A thief who avoided jail by lying to court about being pregnant has been jailed for five months for perverting the course of justice.
Lisa Philips, 37, originally received a suspended sentence for stealing £14,700 from her aunt after the judge heard she was seven months pregnant.
The mother of one from Eskdale Place, Newton Aycliffe, County Durham, had told the custody sergeant when she was arrested in June last year she was 13 weeks pregnant.
She maintained the lie when she fell to be sentenced in October last year and in later meetings with the Probation Service, Teesside Crown Court heard.
When Philips avoided jail last year, she was photographed by the press holding her “bump” as she left court, Paul Cleasby, prosecuting, said.
Suspicions were raised among Probation Service staff even after her due date had passed and she showed them pictures of a child she claimed to be her baby.
She eventually claimed she had lost the pregnancy. When she was challenged about what had really happened she finally agreed she had lied to police.
Mr Cleasby said: “She claimed she had panicked, she had not set out to improve her situation. Once the lie had been told she simply could not retract.”
Ben Pegman, defending, said: “She is genuinely sorry, embarrassed and ashamed for her actions.
“What started as a lie given in expediency when she was first arrested by the police has spiralled into something extremely serious.
“She recognises she had opportunities throughout the proceedings to correct the lie she gave to police.”
Philips, who has a 16-year-old son, took £14,700 from Tracy Sedgewick because she was concerned her aunt’s partner was going to take the money out of the country. But she ended up keeping it and buying a large TV and PlayStation.
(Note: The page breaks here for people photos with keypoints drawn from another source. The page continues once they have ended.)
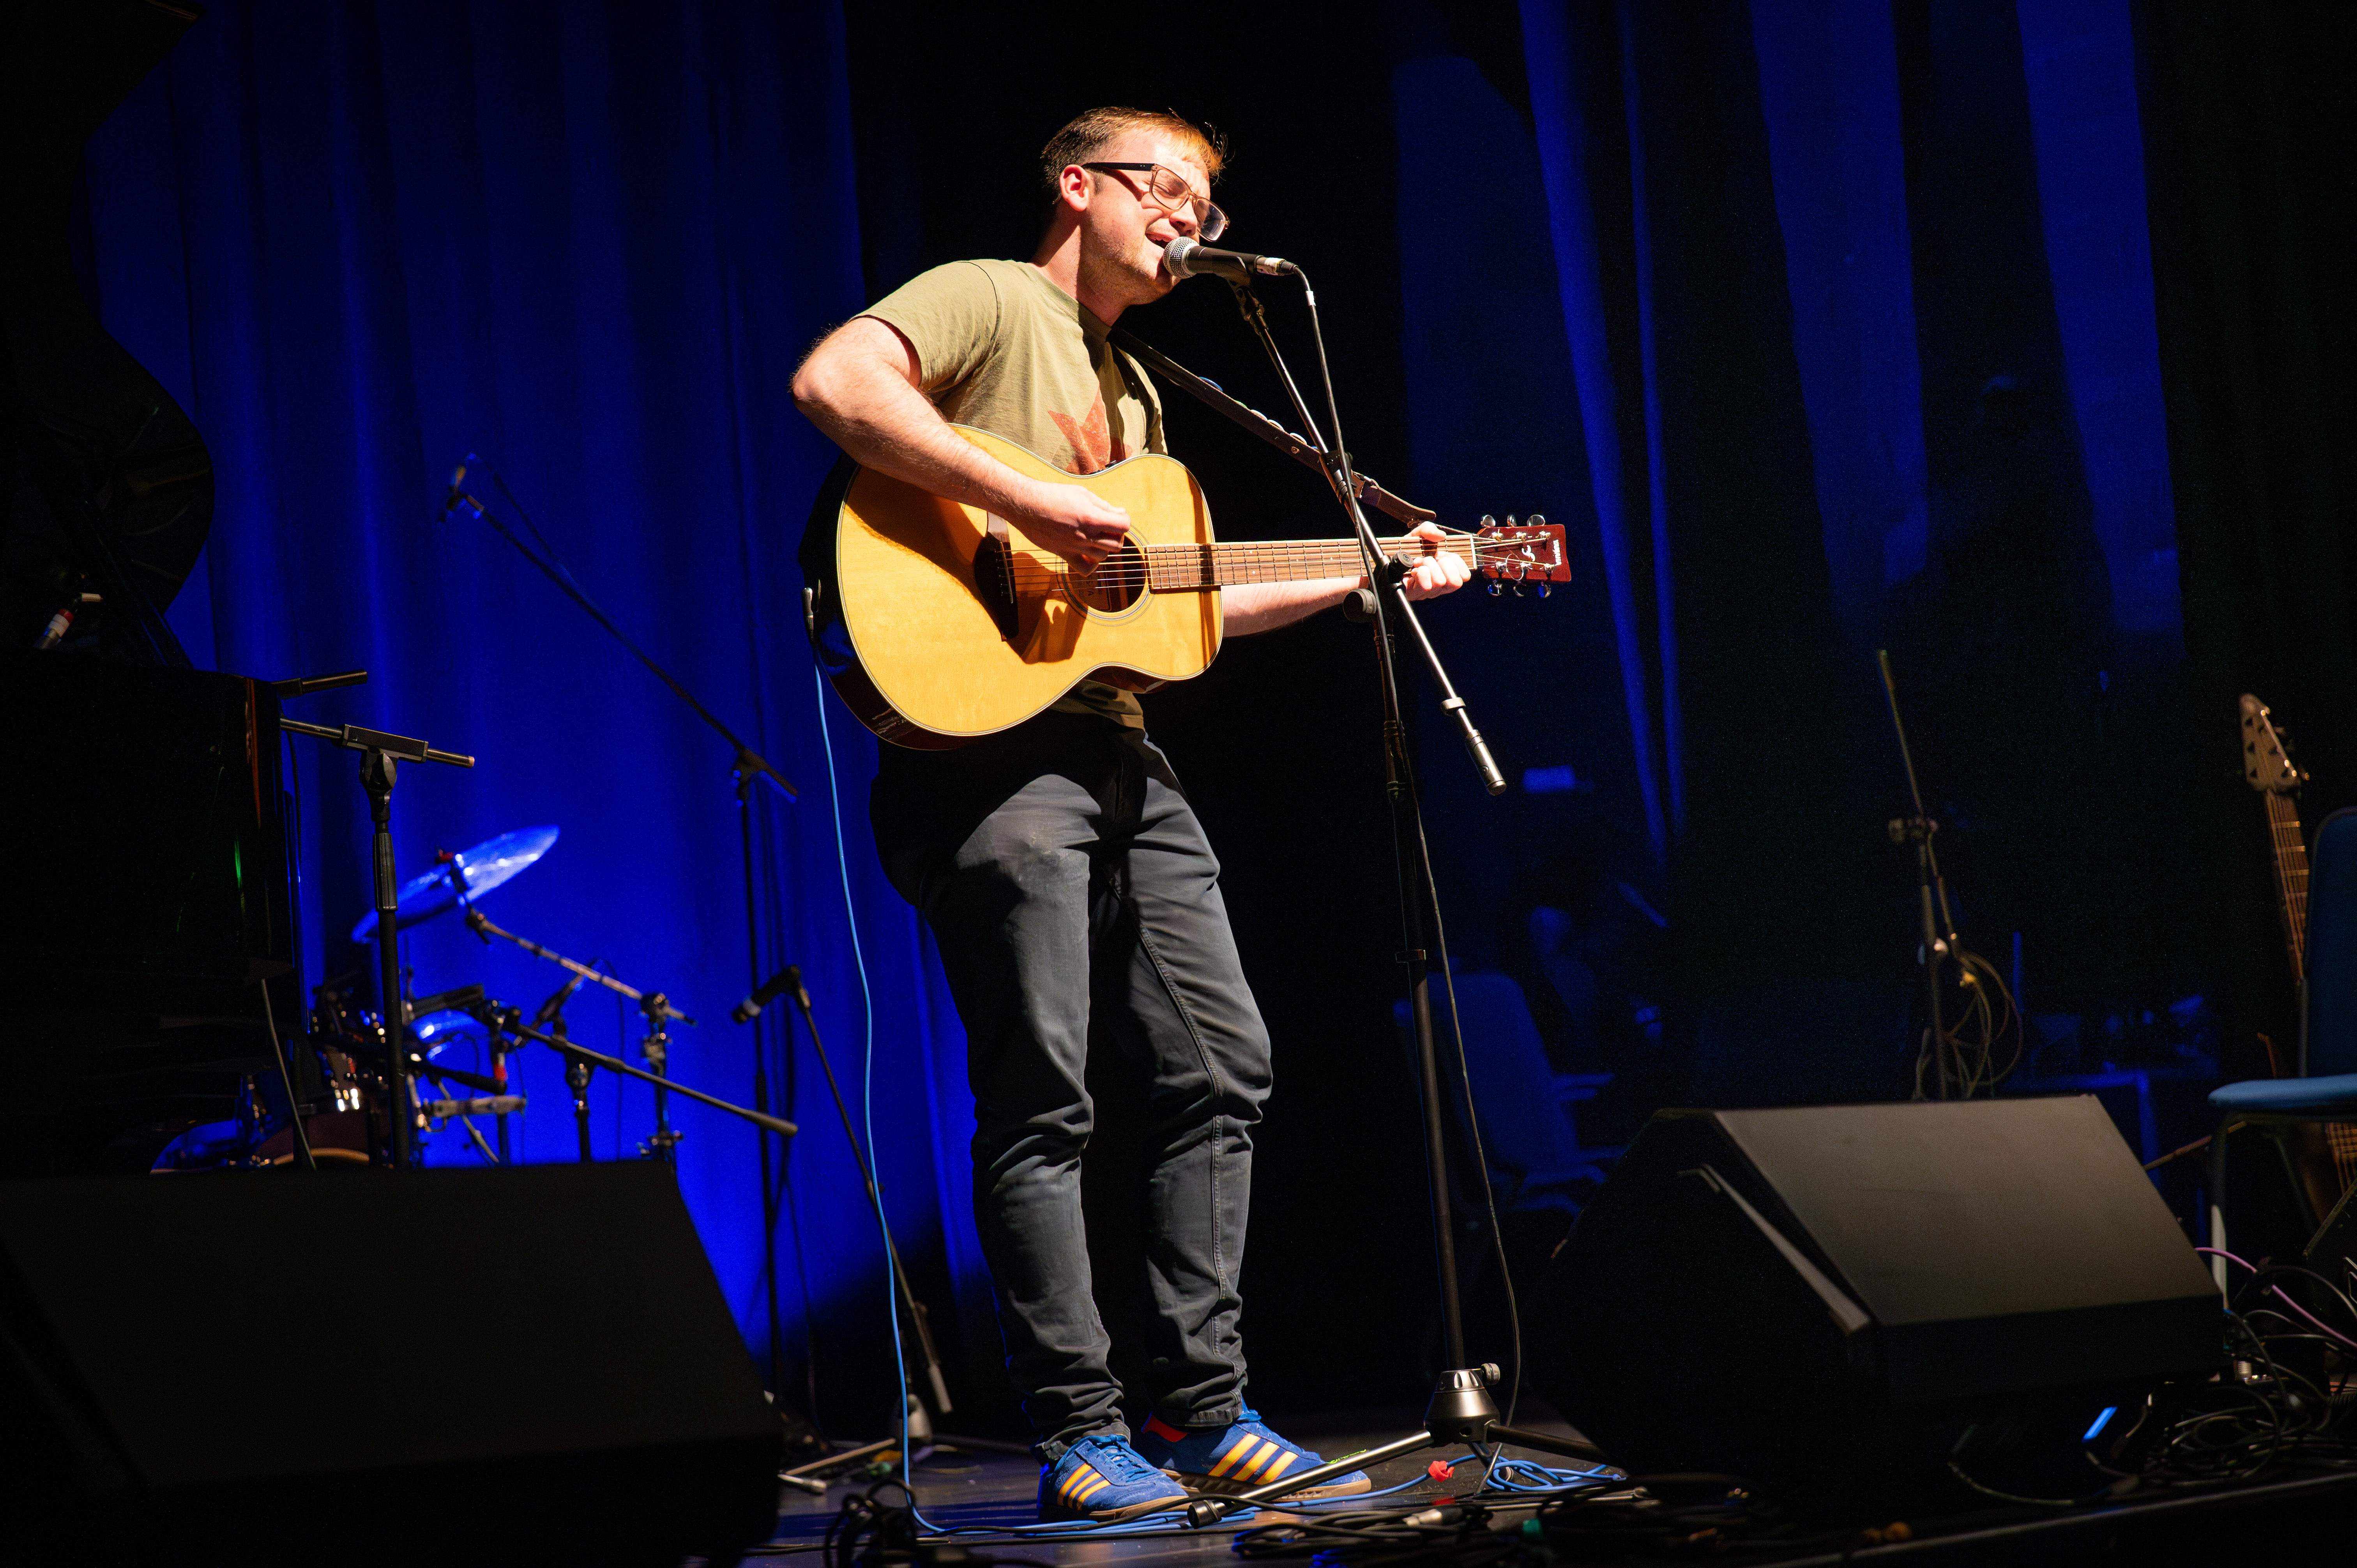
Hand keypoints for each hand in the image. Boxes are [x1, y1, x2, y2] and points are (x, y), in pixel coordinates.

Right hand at [1011, 481, 1130, 566]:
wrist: (1026, 505)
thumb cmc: (1053, 495)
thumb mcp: (1081, 493)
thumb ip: (1103, 505)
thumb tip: (1120, 512)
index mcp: (1091, 517)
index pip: (1123, 525)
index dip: (1124, 520)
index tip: (1117, 515)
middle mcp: (1085, 535)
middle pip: (1116, 544)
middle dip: (1116, 534)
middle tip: (1108, 526)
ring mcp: (1075, 547)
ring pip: (1103, 556)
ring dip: (1104, 547)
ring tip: (1096, 536)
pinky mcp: (1064, 554)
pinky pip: (1086, 569)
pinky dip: (1091, 564)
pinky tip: (1088, 553)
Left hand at [1400, 522, 1472, 599]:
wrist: (1386, 559)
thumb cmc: (1405, 550)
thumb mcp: (1418, 535)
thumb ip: (1429, 529)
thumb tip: (1441, 535)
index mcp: (1446, 572)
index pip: (1465, 575)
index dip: (1456, 562)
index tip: (1442, 554)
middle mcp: (1440, 585)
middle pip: (1456, 582)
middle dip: (1443, 565)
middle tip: (1429, 559)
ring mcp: (1428, 592)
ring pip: (1440, 581)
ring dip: (1428, 566)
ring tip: (1418, 563)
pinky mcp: (1416, 594)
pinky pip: (1426, 585)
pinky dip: (1420, 573)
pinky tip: (1413, 571)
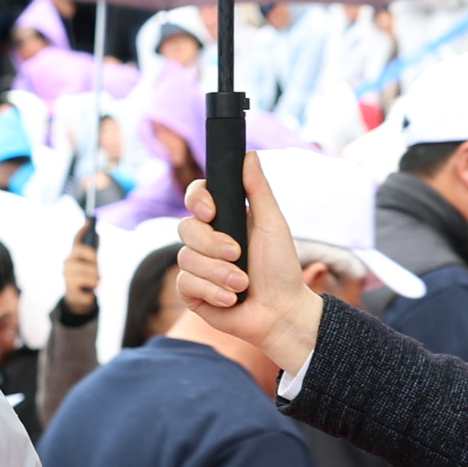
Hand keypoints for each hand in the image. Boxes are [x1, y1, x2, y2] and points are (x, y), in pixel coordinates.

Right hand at [60, 235, 101, 312]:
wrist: (76, 299)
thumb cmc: (85, 278)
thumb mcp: (90, 265)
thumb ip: (92, 252)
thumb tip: (96, 235)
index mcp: (73, 256)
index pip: (77, 240)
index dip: (83, 231)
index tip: (90, 222)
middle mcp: (67, 264)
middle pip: (90, 258)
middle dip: (96, 266)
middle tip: (98, 274)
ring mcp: (67, 277)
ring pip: (92, 276)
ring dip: (96, 282)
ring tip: (92, 285)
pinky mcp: (70, 291)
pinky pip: (90, 291)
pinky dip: (92, 294)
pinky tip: (87, 294)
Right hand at [171, 156, 327, 376]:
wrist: (282, 312)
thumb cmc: (282, 269)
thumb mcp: (273, 224)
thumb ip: (258, 190)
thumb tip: (249, 154)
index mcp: (224, 220)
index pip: (196, 197)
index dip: (197, 200)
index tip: (211, 212)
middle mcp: (207, 241)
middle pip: (185, 227)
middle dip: (213, 244)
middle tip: (237, 254)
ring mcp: (197, 267)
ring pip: (186, 258)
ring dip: (219, 273)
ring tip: (242, 284)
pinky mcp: (192, 293)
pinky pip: (186, 283)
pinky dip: (213, 291)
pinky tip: (231, 299)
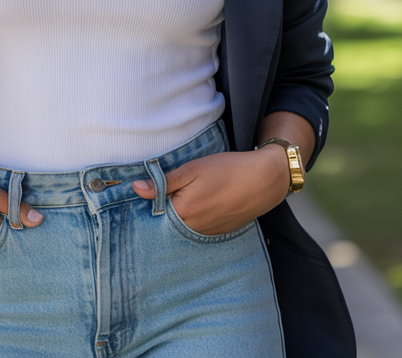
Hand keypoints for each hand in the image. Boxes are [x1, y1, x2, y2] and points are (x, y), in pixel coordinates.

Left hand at [131, 149, 289, 235]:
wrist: (264, 180)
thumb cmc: (227, 170)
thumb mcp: (192, 169)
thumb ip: (164, 181)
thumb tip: (137, 188)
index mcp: (183, 211)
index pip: (155, 209)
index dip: (153, 196)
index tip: (152, 184)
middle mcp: (193, 228)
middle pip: (168, 218)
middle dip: (166, 204)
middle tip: (173, 185)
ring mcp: (207, 232)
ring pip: (184, 223)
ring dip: (182, 210)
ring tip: (194, 191)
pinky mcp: (219, 231)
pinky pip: (198, 226)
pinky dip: (196, 215)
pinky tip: (205, 200)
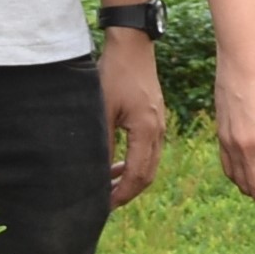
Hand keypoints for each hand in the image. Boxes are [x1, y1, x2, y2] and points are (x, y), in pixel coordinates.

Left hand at [99, 30, 166, 209]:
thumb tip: (94, 173)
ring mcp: (159, 124)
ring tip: (107, 186)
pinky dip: (134, 162)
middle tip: (104, 202)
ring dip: (130, 178)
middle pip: (147, 174)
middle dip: (127, 192)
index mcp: (146, 132)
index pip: (137, 176)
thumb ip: (100, 144)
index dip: (121, 195)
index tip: (102, 206)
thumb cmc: (114, 75)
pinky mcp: (155, 118)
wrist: (132, 47)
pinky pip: (149, 150)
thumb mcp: (101, 111)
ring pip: (149, 163)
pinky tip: (116, 162)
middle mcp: (158, 131)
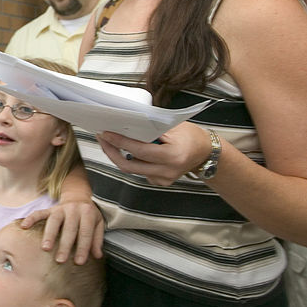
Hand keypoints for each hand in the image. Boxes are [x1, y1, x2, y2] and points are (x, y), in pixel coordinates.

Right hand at [20, 197, 103, 264]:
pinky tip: (25, 226)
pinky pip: (39, 213)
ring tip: (45, 248)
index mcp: (88, 213)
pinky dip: (31, 218)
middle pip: (69, 228)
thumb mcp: (98, 223)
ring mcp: (60, 208)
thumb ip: (97, 239)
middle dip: (65, 245)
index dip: (83, 247)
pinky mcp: (50, 209)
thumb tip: (97, 255)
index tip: (79, 262)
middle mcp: (73, 209)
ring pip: (54, 221)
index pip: (85, 232)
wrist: (78, 196)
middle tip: (61, 260)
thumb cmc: (88, 214)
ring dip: (49, 235)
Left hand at [96, 122, 211, 185]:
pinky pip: (139, 171)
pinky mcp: (160, 182)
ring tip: (108, 141)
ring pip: (132, 169)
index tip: (105, 133)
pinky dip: (131, 160)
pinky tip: (123, 150)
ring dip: (118, 155)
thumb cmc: (190, 135)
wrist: (206, 152)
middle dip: (111, 151)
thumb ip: (152, 128)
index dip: (120, 142)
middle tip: (101, 137)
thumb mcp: (174, 127)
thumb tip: (126, 124)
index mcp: (172, 156)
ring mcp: (163, 180)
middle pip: (130, 165)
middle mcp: (167, 171)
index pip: (139, 150)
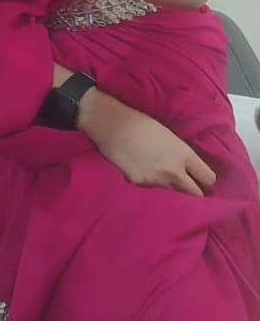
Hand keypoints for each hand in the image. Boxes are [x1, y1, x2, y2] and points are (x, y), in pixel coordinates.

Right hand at [79, 89, 216, 196]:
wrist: (112, 125)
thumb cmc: (141, 123)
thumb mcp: (170, 136)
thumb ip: (183, 155)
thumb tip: (192, 168)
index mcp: (184, 155)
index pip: (209, 179)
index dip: (207, 180)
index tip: (203, 179)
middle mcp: (174, 172)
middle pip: (197, 195)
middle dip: (195, 191)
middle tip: (189, 185)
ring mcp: (156, 181)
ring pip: (176, 197)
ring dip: (175, 191)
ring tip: (166, 181)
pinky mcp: (140, 186)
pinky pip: (155, 193)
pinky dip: (155, 189)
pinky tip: (148, 176)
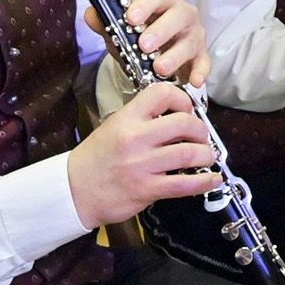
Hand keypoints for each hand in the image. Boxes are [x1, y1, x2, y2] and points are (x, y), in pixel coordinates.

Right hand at [68, 82, 219, 228]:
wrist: (72, 191)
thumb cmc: (96, 159)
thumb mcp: (113, 127)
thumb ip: (143, 119)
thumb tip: (179, 114)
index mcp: (126, 119)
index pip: (161, 93)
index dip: (182, 98)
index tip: (187, 110)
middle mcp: (134, 139)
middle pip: (184, 123)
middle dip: (201, 130)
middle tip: (201, 137)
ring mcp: (141, 165)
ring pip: (189, 153)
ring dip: (206, 155)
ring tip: (206, 156)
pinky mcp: (146, 189)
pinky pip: (185, 184)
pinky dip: (205, 181)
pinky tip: (212, 179)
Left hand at [89, 0, 211, 86]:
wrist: (155, 53)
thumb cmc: (140, 35)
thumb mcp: (120, 29)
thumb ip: (105, 22)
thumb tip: (92, 14)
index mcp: (164, 2)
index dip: (145, 6)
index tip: (130, 18)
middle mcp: (184, 15)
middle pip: (180, 16)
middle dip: (161, 31)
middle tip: (144, 46)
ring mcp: (195, 35)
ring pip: (191, 41)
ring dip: (176, 55)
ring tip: (159, 68)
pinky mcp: (201, 55)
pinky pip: (204, 63)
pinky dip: (200, 72)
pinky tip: (194, 81)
When police investigated she showed them a false NatWest bank statement she had created.
Judge Peter Armstrong, who originally handed out the suspended sentence for theft, said an immediate jail sentence was required.
He said her fake pregnancy was clearly taken into account when he decided it was appropriate to suspend the sentence for the theft, despite his feeling at the time that a custodial sentence was “richly deserved”.
He told her: “You avoided jail because of your bogus mitigation. It would be wholly unjust, not just to Tracy Sedgewick but to the public, if that was to happen again.”
Philips, who pleaded guilty to one count of perverting the course of justice at a previous hearing, was told she will serve half the sentence in prison.